Она подошла ближе и откинула укрывавшую ее голову мантилью наваррской крестьянки. Я увидел морщинистое лицо; на меня глядели черные глаза, светившиеся энергией и добротой. Я стал припоминать:

— Это вы?..

И замолчал, не зная, что сказать.

— Сестра Симона, маркиз, — договорила она за меня. — Неужели вы меня не помните?

— Сестра Симона, — повторял я, напрягая память.

— Мы много раз с вами виделись, когда были на границе с королем! Но что с вами? Вы ранены?

Вместо ответа я показал ей совсем побелевшую руку с синеватыми и холодными ногтями. Она мгновенно ее осмотрела и порывисто вскричала:

— Маркиз, ехать вам нельзя!

— Я должен выполнять приказ короля.

— Даже если бы вам надо было выполнить сто приказов. За эту войну мне привелось видеть немало раненых, и могу вас уверить — эта рана требует неотложного вмешательства… Поэтому пусть уж король подождет.

И, взяв мою лошадь под уздцы, она отвела ее в сторону. Я снова взглянул на ее смуглое морщинистое лицо. Черные сверкающие глаза аббатисы были полны слез.

Повернувшись к солдатам, она приказала:

— Следуйте за мной.

Голос ее был властен и вместе с тем мягок. Так в прежние времена часто говорили со мною старые бабушки.


Несмотря на то, что я совсем обессилел от боли, верный своим светским привычкам, я стал пытаться сойти с лошади. Сестра Симона не дала мне это сделать:

— Поезжайте! Поезжайте!

У меня не было сил настаивать, я покорился, и мы очутились на улице с низенькими, утопавшими в садах домиками, трубы которых дымились в тишине сумерек, распространяя вокруг запах горелой хвои.
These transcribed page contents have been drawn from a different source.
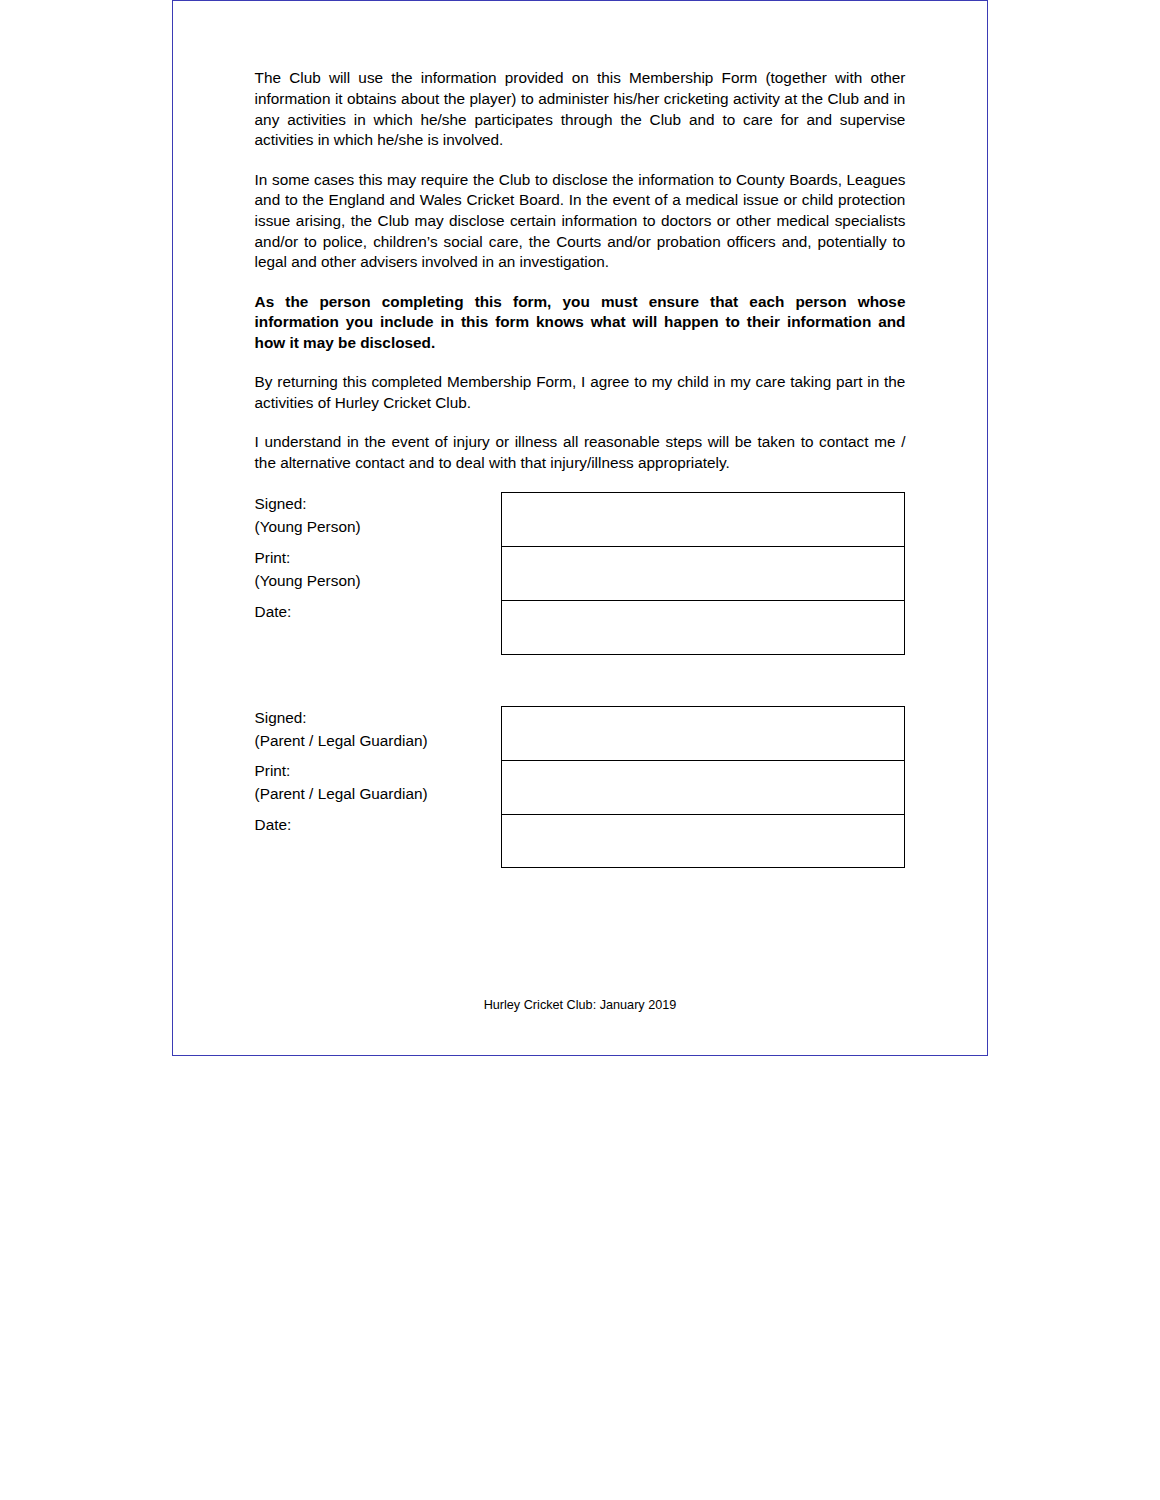The Club will use the information provided on this Membership Form (together with other information it obtains about the player) to administer his/her cricketing activity at the Club and in any activities in which he/she participates through the Club and to care for and supervise activities in which he/she is involved.
In some cases this may require the Club to disclose the information to County Boards, Leagues and to the England and Wales Cricket Board. In the event of a medical issue or child protection issue arising, the Club may disclose certain information to doctors or other medical specialists and/or to police, children’s social care, the Courts and/or probation officers and, potentially to legal and other advisers involved in an investigation.
As the person completing this form, you must ensure that each person whose information you include in this form knows what will happen to their information and how it may be disclosed.
By returning this completed Membership Form, I agree to my child in my care taking part in the activities of Hurley Cricket Club.
I understand in the event of injury or illness all reasonable steps will be taken to contact me / the alternative contact and to deal with that injury/illness appropriately.
| Signed: (Young Person) | |
| Print: (Young Person) | |
| Date: | |
| Signed: (Parent / Legal Guardian) | |
| Print: (Parent / Legal Guardian) | |
| Date: | |
Hurley Cricket Club: January 2019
Как сквозь сон, услышал я голоса игравших детей и сердитые окрики матерей. Ветки ивы, свисавшие из-за ограды, ударили меня по лицу. Пригнувшись к седлу, я осторожно проехал в их влажной тени. Остановились мы возле одной из усадеб; над дверями дома был высеченный из камня герб. В просторной прихожей пахло виноградным суслом, и запах этот гостеприимно зазывал в дом. Вокруг все поросло травою. Тишина оглашалась ударами кузнечного молота и песней сидевшей за шитьем женщины. Помогая мне сойти с лошади, сестра Симона сказала:

— Вот где мы нашли прибежище, с тех пор как республиканцы сожгли монастырь в Абарсусе… Они совсем озверели, когда генерал их погиб!

— Какой генерал? — спросил я задумчиво.

— Дон Мануэль де ла Конча!

Тут я вспомнил, что слышал, уж не помню когда и где, что известие это как будто принесла в Эстелью переодетая крестьянкой монахиня. И несмотря на то, что разразилась буря, монахиня эта, чтобы поспеть, всю ночь шла пешком, так что, когда она явилась туда, все сочли ее сумасшедшей. Это была сестра Симона. Напомнив мне все эти обстоятельства, она с улыбкой добавила:

— Ах, маркиз, я была уверена, что в ту ночь меня застрелят!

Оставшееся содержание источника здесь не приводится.